Vice President Joe Biden had tough words for lawmakers who've tried to limit voting rights Tuesday, warning that they may ruin their chances of winning minority voters.

“If they keep this up you can be assured, minorities of all stripes will never vote for anyone who makes it more difficult for them to exercise right to vote," Biden said in a speech at the annual gala for the Joint Center for Political and Economic Studies.

“To me it is the most immoral, callous thing that can be done, the idea of making it more difficult to vote,” he said, without specifically naming Republicans, but appearing to make a thinly veiled warning to the party that has been behind the vast majority of voter suppression efforts in recent years.

He lamented the recent debate over Section 5 of the Voting Rights Act, pointing out that one-time Dixiecrat Strom Thurmond eventually supported the measure in his career.

Biden called it "an irony" that "just a few years after electing the first African American president in the history of the United States of America," more than 80% of states in the U.S. introduced or passed 180 laws that "make it more difficult for minorities to vote."

“If there’s one thing people who want to restrict the vote didn’t understand, they didn’t understand what it means when you tell someone, ‘I’m going to make it difficult for you to vote,’” Biden said, appearing to take a swipe at Republicans. “It means, and I was certain, and Barack and I talked about it, you did too, that it guaranteed people would show.
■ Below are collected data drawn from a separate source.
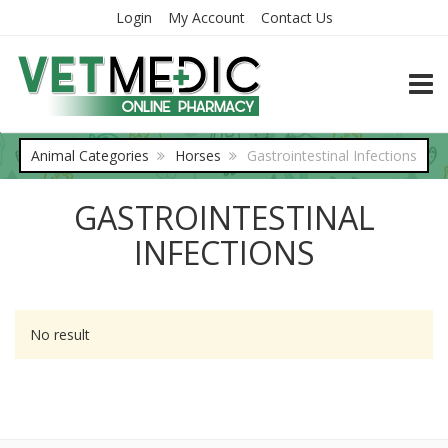
Login
My Account
Contact Us
TOGG
Animal Categories
Horses
Gastrointestinal Infections
GASTROINTESTINAL
INFECTIONS
No result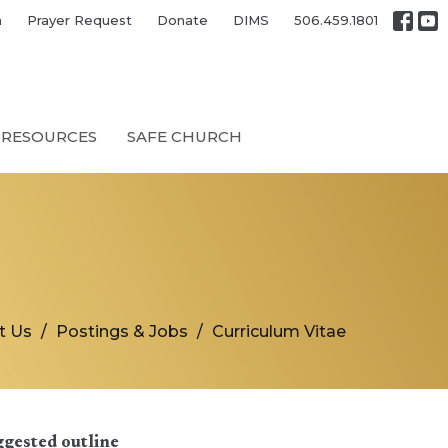
h
Prayer Request
Donate
DIMS
506.459.1801
RESOURCES
SAFE CHURCH
t Us
Postings & Jobs
Curriculum Vitae
ggested outline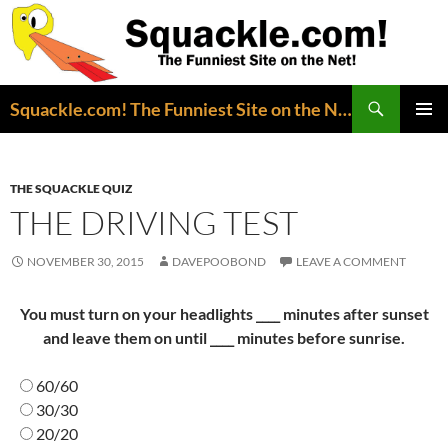
Search
Squackle.com! The Funniest Site on the Net!
SKIP
PRIMAR
TO
MENU
CONTENT
THE SQUACKLE QUIZ
THE DRIVING TEST
NOVEMBER 30, 2015
DAVEPOOBOND
LEAVE A COMMENT
You must turn on your headlights ____ minutes after sunset
and leave them on until ____ minutes before sunrise.
60/60
30/30
20/20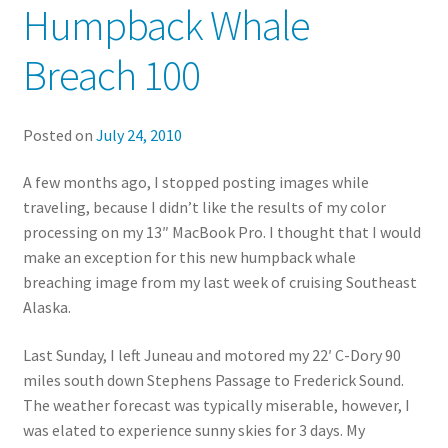
Humpback Whale
Breach 100
Posted on
July 24, 2010
A few months ago, I stopped posting images while
traveling, because I didn’t like the results of my color
processing on my 13″ MacBook Pro. I thought that I would
make an exception for this new humpback whale
breaching image from my last week of cruising Southeast
Alaska.
Last Sunday, I left Juneau and motored my 22′ C-Dory 90
miles south down Stephens Passage to Frederick Sound.
The weather forecast was typically miserable, however, I
was elated to experience sunny skies for 3 days. My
The more they attempt to restrict the right of minorities, the greater the determination and the stronger the will to turn out, and that’s exactly what everyone saw in 2012.”

Biden called voting rights "the single most basic concern" for him, calling it "the very thing that got me involved in politics in the first place—and that's the unencumbered right to vote."

Although the party has been engaged in various minority outreach efforts since losing both African American and Hispanic voters by huge margins in 2012, it has not slowed its voter suppression efforts. At least 80 bills to restrict voting rights have been introduced in 31 states according to the Brennan Center. Those measures range from new voter ID laws in Virginia to proposals designed to discourage student voter turnout in Ohio. In North Carolina, Republican lawmakers, empowered their newly-elected Republican governor, have introduced a slew of different voter suppression proposals that have drawn multiple protests in recent days.

Biden also offered praise for Susan Rice, who received the Louis E. Martin Great American Award from the center at the gala.

“She has done an incredible job representing America’s interests,” Biden said, praising her as “one of the brightest, most accomplished people I know.”

He noted Rice has "the absolute, total, complete confidence of the President of the United States of America. So when she speaks, when she speaks in the discordant world we reside in right now, no one wonders, no one wonders, whether or not she’s speaking for the president.”